あるアクティブ運用が市場平均を上回るには、別のアクティブ運用が市場平均を下回らなければなりません。
全員が平均を超えることは不可能です。
そのうえアクティブ運用には、銘柄調査、人員、頻繁な売買などの費用がかかります。
インデックス投資にもコストはありますが、同じ市場を機械的に追うだけなので低く抑えられます。
したがって、コスト控除前では同じ、コスト控除後ではアクティブ運用全体が負けるという結論になります。
金融庁も国内株アクティブファンドについて、約8割強がコスト控除前では一定程度パッシブ投資を上回ったものの、その成果がコストに相殺され、顧客へ付加価値を届けられていない可能性があるとしています。
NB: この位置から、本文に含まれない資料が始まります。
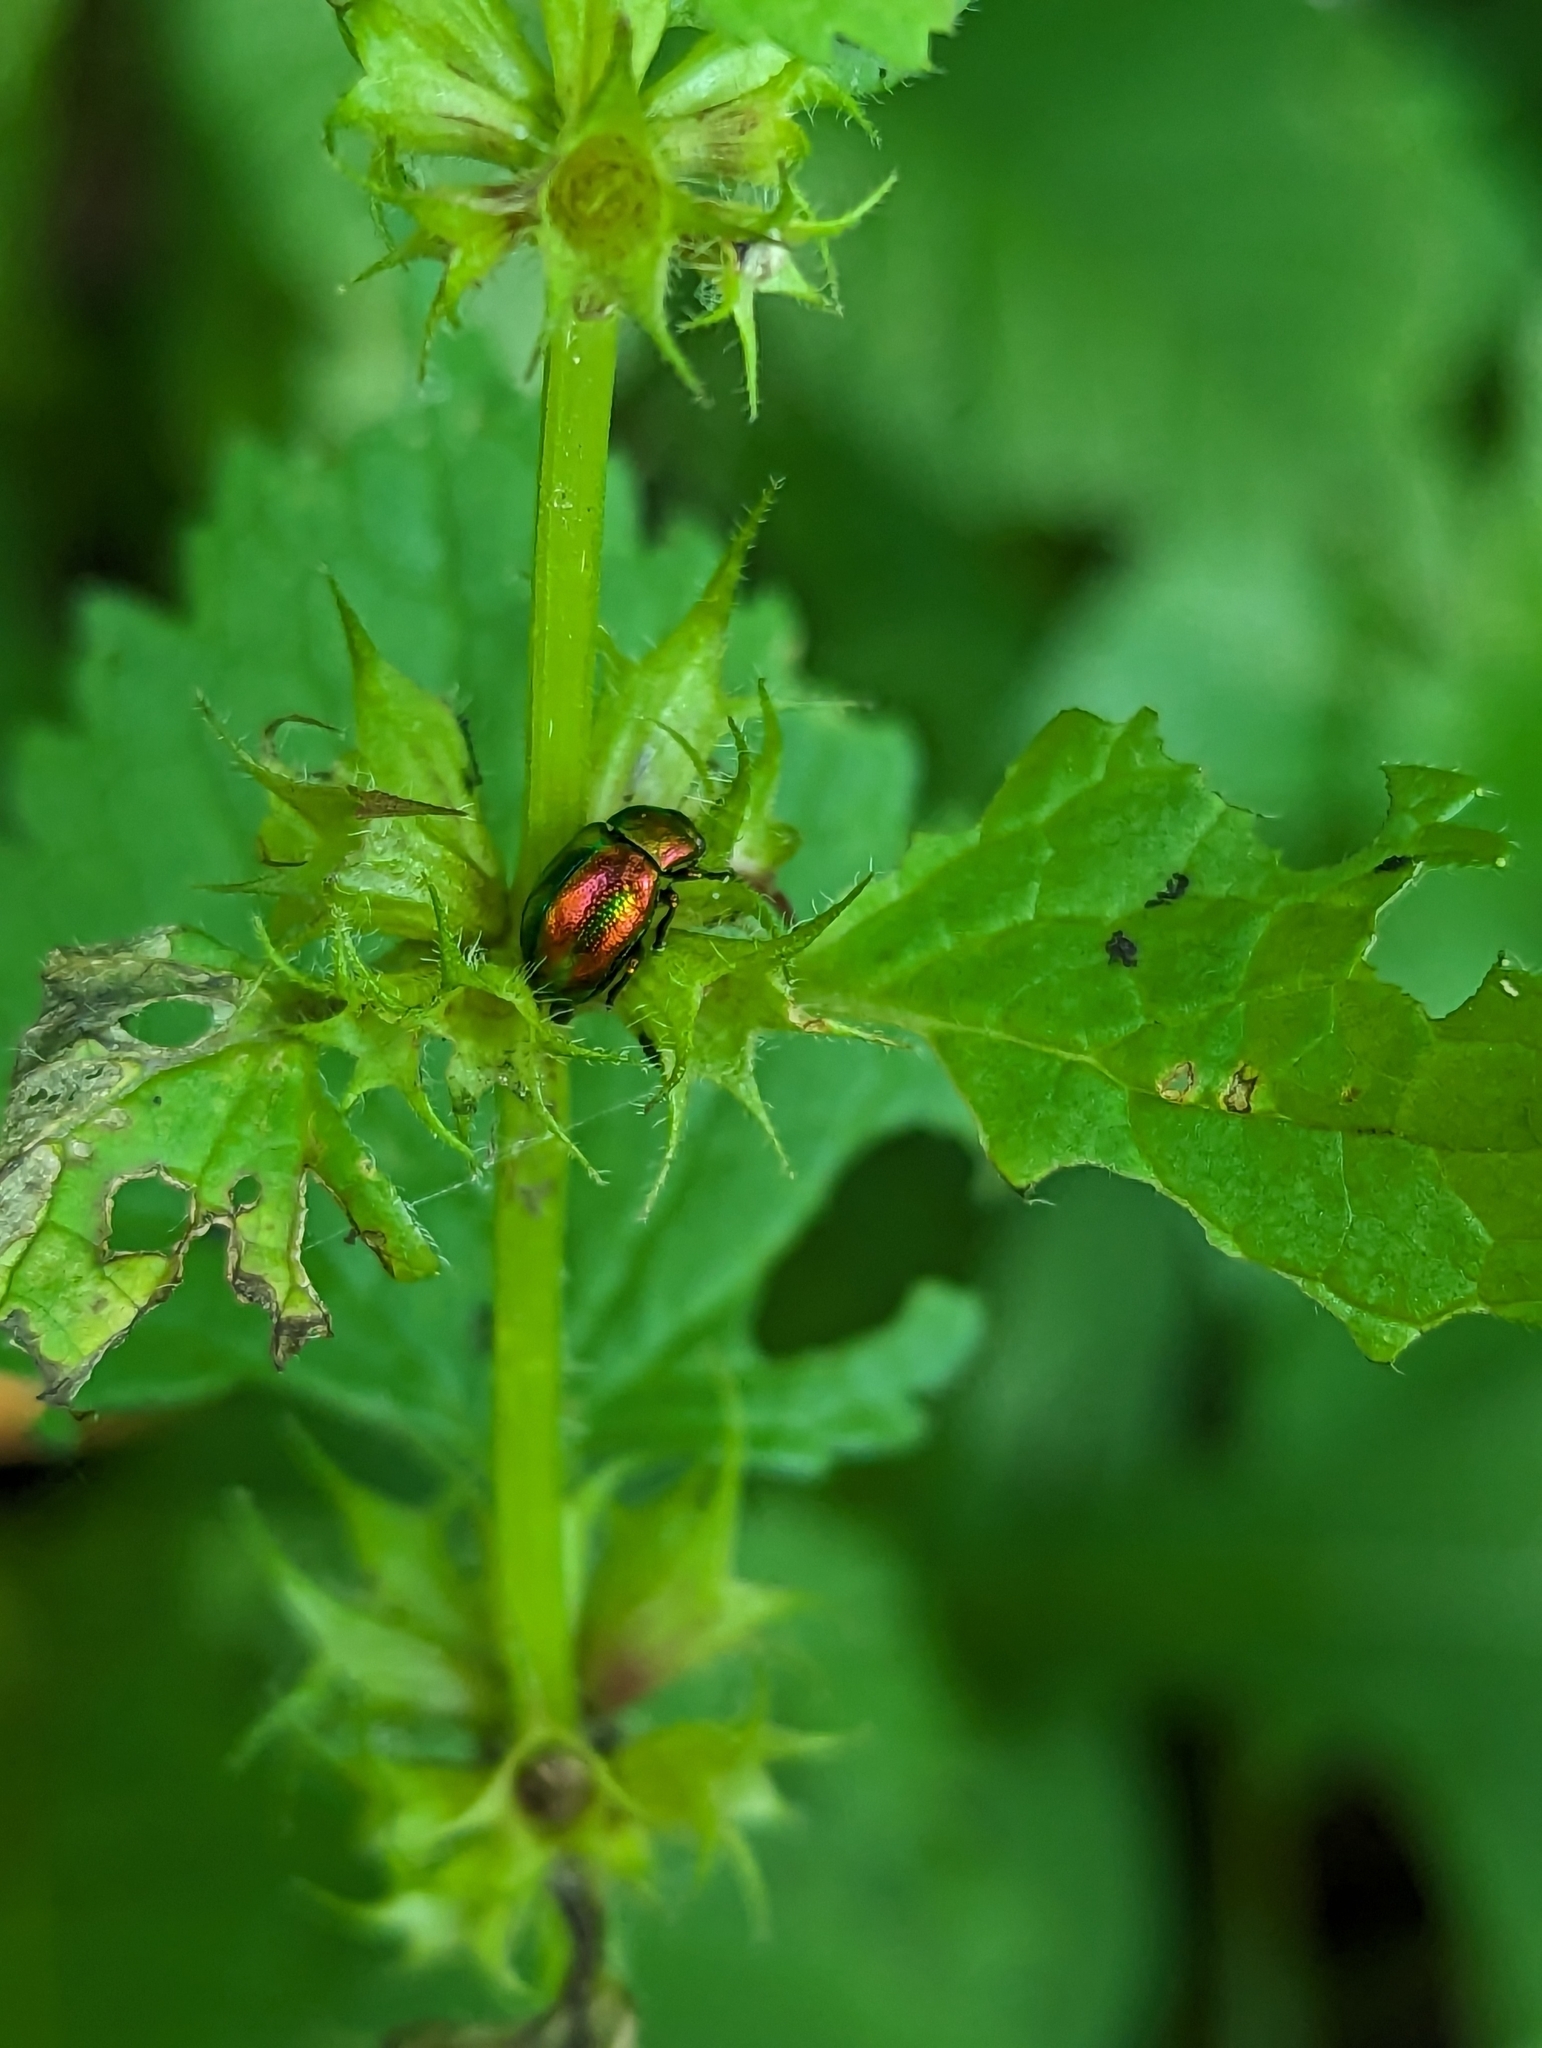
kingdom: Animalia
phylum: Arthropoda
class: Insecta
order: Coleoptera
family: Chrysomelidae
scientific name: Chrysomelidae
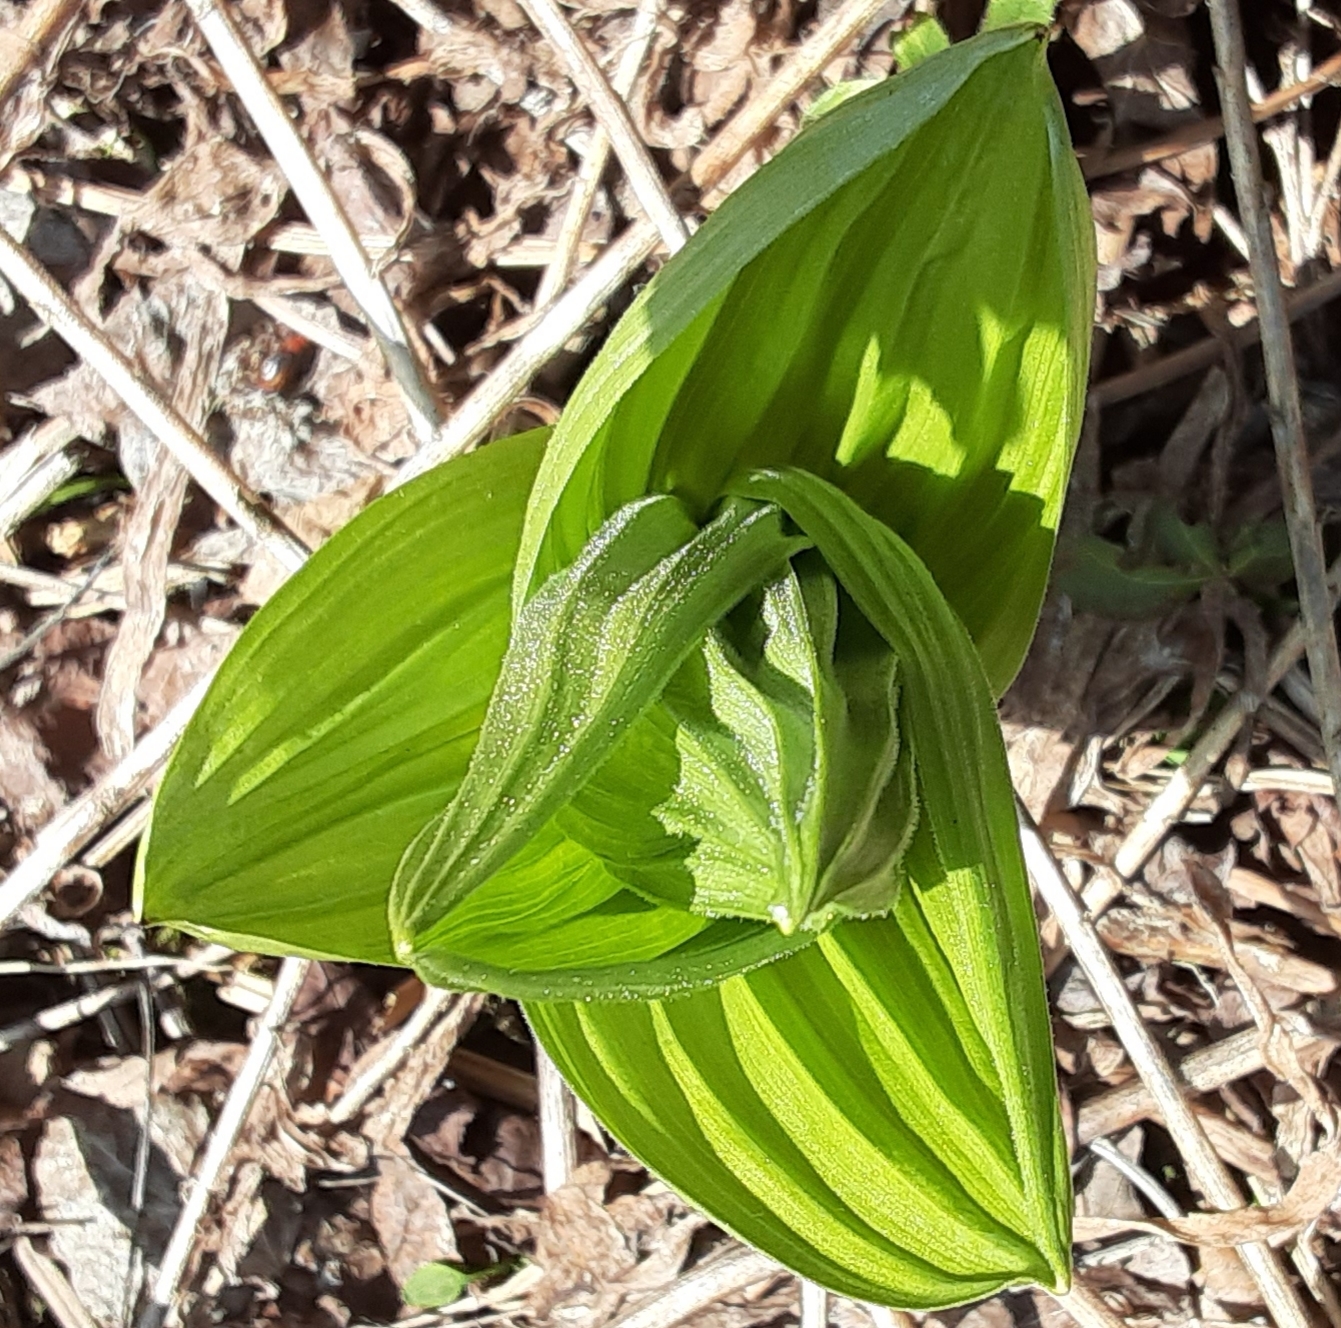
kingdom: Plantae
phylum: Tracheophyta
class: Liliopsida
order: Liliales
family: Melanthiaceae
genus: Veratrum
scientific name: Veratrum viride
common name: American false hellebore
金融庁「資産運用業高度化プログレスレポート2022(概要)」
日本の実績でも長期ではインデックスに負ける
金融庁が日本の大型株アクティブファンドを調べた結果、10年間でTOPIX配当込み指数を上回ったファンドは33.3%でした。
日本は米国や欧州よりアクティブファンドの勝率が高い市場です。
それでも、10年間で約3分の2はTOPIXを上回れていません。
さらに金融庁の2026年の調査では、国内で運用される先進国株式アクティブ型216本のうち、10年間でS&P500連動インデックス型の平均リターンを上回ったのは12本だけでした。
割合にすると5.6%です。
残りの94.4%は、S&P500連動インデックスファンドの平均すら上回れませんでした。
金融庁:「資産運用業高度化プログレスレポート2023」
金融庁:「資産運用サービスの高度化に向けたプログレスレポート2026」
過去に勝ったファンドを選んでも次は分からない
「過去に勝っているアクティブファンドを選べばいい」と考えても、買う前に確認できるのは過去の成績です。
GPIFは運用受託機関の評価方法を見直した資料で、去実績と将来の超過収益との直接的な関連性は低いと言っています。
対象期間を変えても同じ結果が出て、過去実績だけで将来の超過収益を予測することは極めて困難。
巨大な資金を運用し、運用会社を直接調査できるGPIFでも、過去の数字だけでは次の勝者を選べません。
現在の勝ち組は分かっても、次の勝ち組は分かりません。
過去のランキングを見て選ぶ方法では、長期的な優位性を事前に買えません。
資産形成はインデックスでいい
インデックス投資は、市場平均で妥協する投資ではありません。
アクティブ運用同士が勝敗を争った結果の平均を、低コストで丸ごと回収する投資です。
個別株や短期売買を楽しむなら、資産形成とは分けて遊びの範囲でやればいいです。